Hyper threading does not split a large program into smaller parts. That idea is simply known as threading, which is quite simple to implement on any multitasking operating system.
A simple (though perhaps pointless, it does give a good idea of whats going on) example on the Amiga would be to write a graphics converter program, where your program does little more than run a graphical user interface. When the user selects a file to convert, say an IFF to a Jpeg, the program starts another task passes it the graphics data and then lets that task do the number crunching. The main program is now free to allow the user to do something else. Once the converter task has finished it just has to signal the main program this fact and let the user decide what to do next.
In a normal (Amiga) CPU like the 68060, each task/program is given its turn to run (I believe, assuming both tasks are at the same priority, they would switch every 12th of a second (i.e. every 4 VBL)). This just means that each program runs a bit slower than if they were running on their own.
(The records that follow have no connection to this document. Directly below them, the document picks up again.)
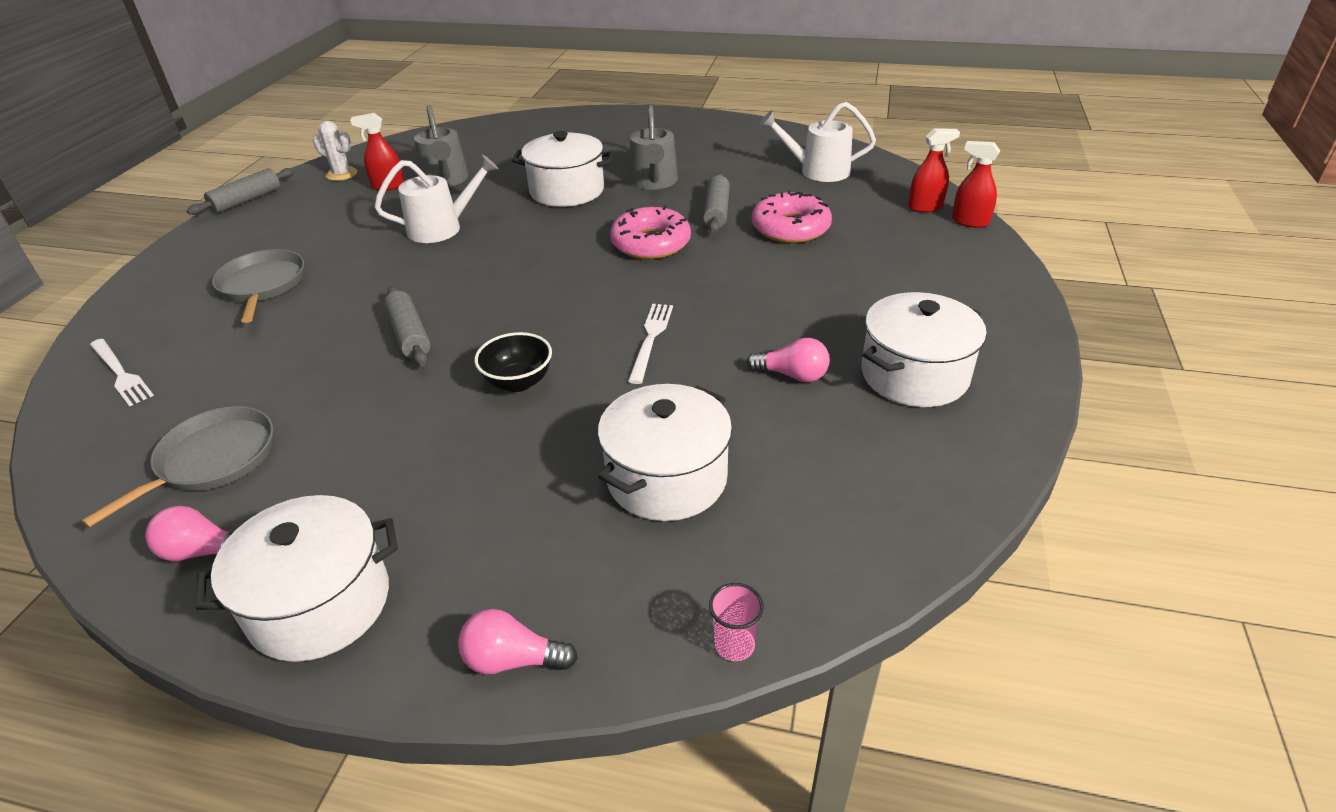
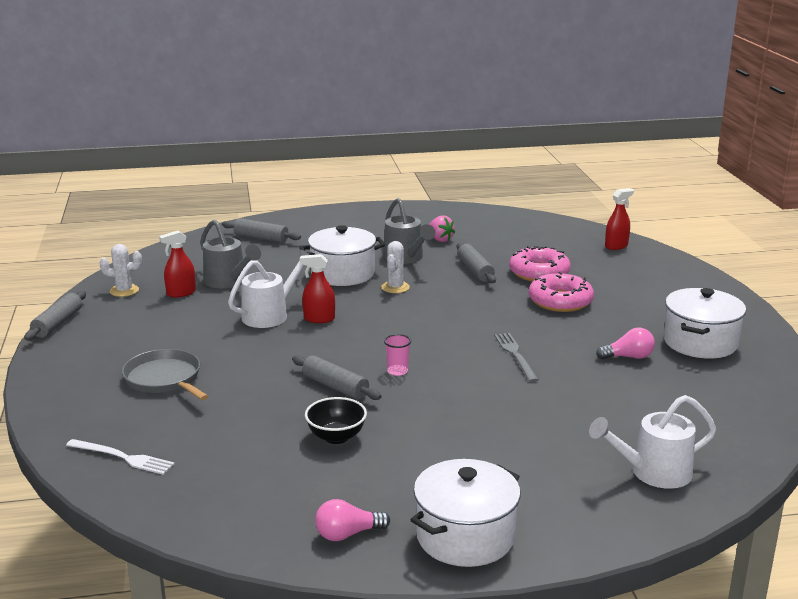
camera: 25 degrees left, 15 degrees down
(212, 460) = (282, 488): grey pan -> none
(513, 660) = (615, 528): pink light bulb -> none
(518, 382) = (452, 397): black bowl -> black bowl (336, 437)
(530, 135) = (261, 238): none -> grey rolling pin
(605, 218) = (395, 287): none -> white cactus
(651, 243) = (449, 298): pink donut -> pink donut (560, 301)
(651, 339) = (515, 355): white fork -> grey fork
(666, 478) = (609, 425): white pot -> none
(715, 165) = (440, 239): none -> pink strawberry
(734, 645) = (728, 489): pink cup -> pink cup (397, 371)
(817, 171) = (519, 233): white watering can -> white watering can (653, 473)
(970, 222) = (653, 251): red spray bottle -> red spray bottle (319, 319)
Modern CPUs have multiple execution units which can perform the same operations (actually sometimes, like in the 68060, there is a division of abilities, but this complicates matters)... like having two calculator on your desk, this allows the CPU to run two instructions (that do not depend upon the result of each other) at the same time. A decent compiler or a good human coder, will think carefully about the order of their program's instructions to allow the CPU to do this effectivly. This is known as optimisation.
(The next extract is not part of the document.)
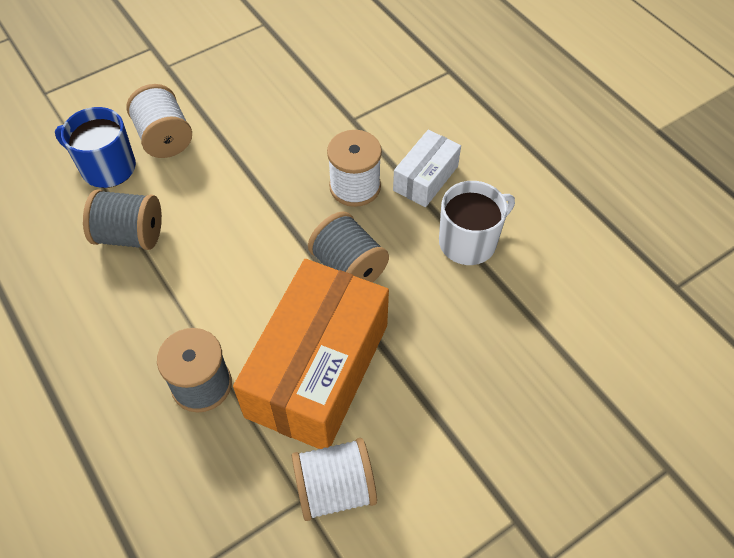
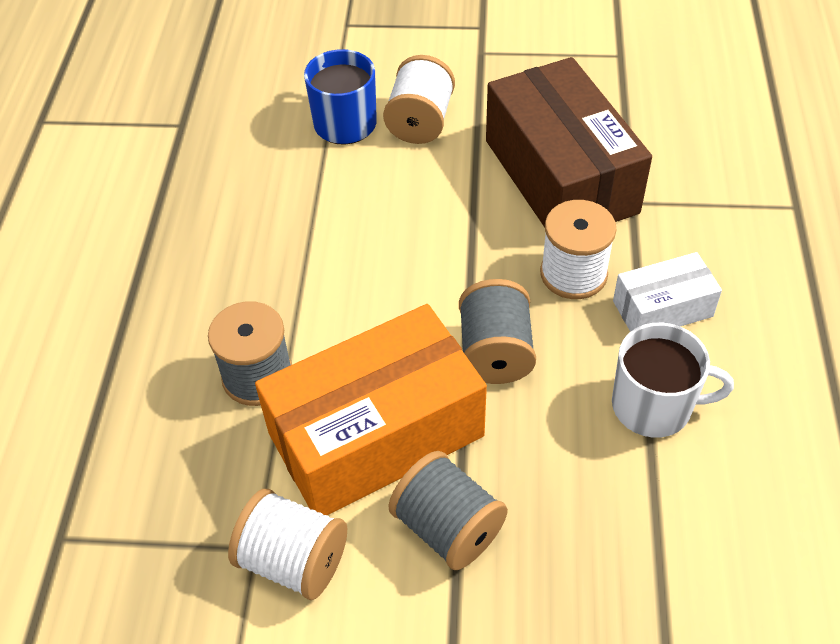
camera: 40 degrees right, 5 degrees down
(130, 235) = (311, 198): grey spool -> grey spool (448, 527)
(293, 126) = (560, 176): none -> brown box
Hyperthreading, is simply a special schedualer inside the CPU which makes the single CPU core look like 2 CPU cores. So that if there is a free execution unit, ie one that the CPU couldn't fill with the currently executing task (or if the currently executing task is wating for a memory operation to complete... these take forever in CPU terms), then another program will be given a chance to use that free resource, hense using time on the CPU which otherwise would be going to waste.
The problems are many. Firstly both tasks have to share the same infrastructure... Cache, buffers, memory bus etc... secondly it's rare for a good optimised program to leave much CPU resource free.. thirdly and most importantly it requires quite a bit of silicon space to implement... and only really offers a 5 to 10 percent performance gain.
It was only useful on the "brain-dead" NetBurst architecture, and is unlikely to return in the near future. Having 2 real cores on a single die offers much greater performance gains.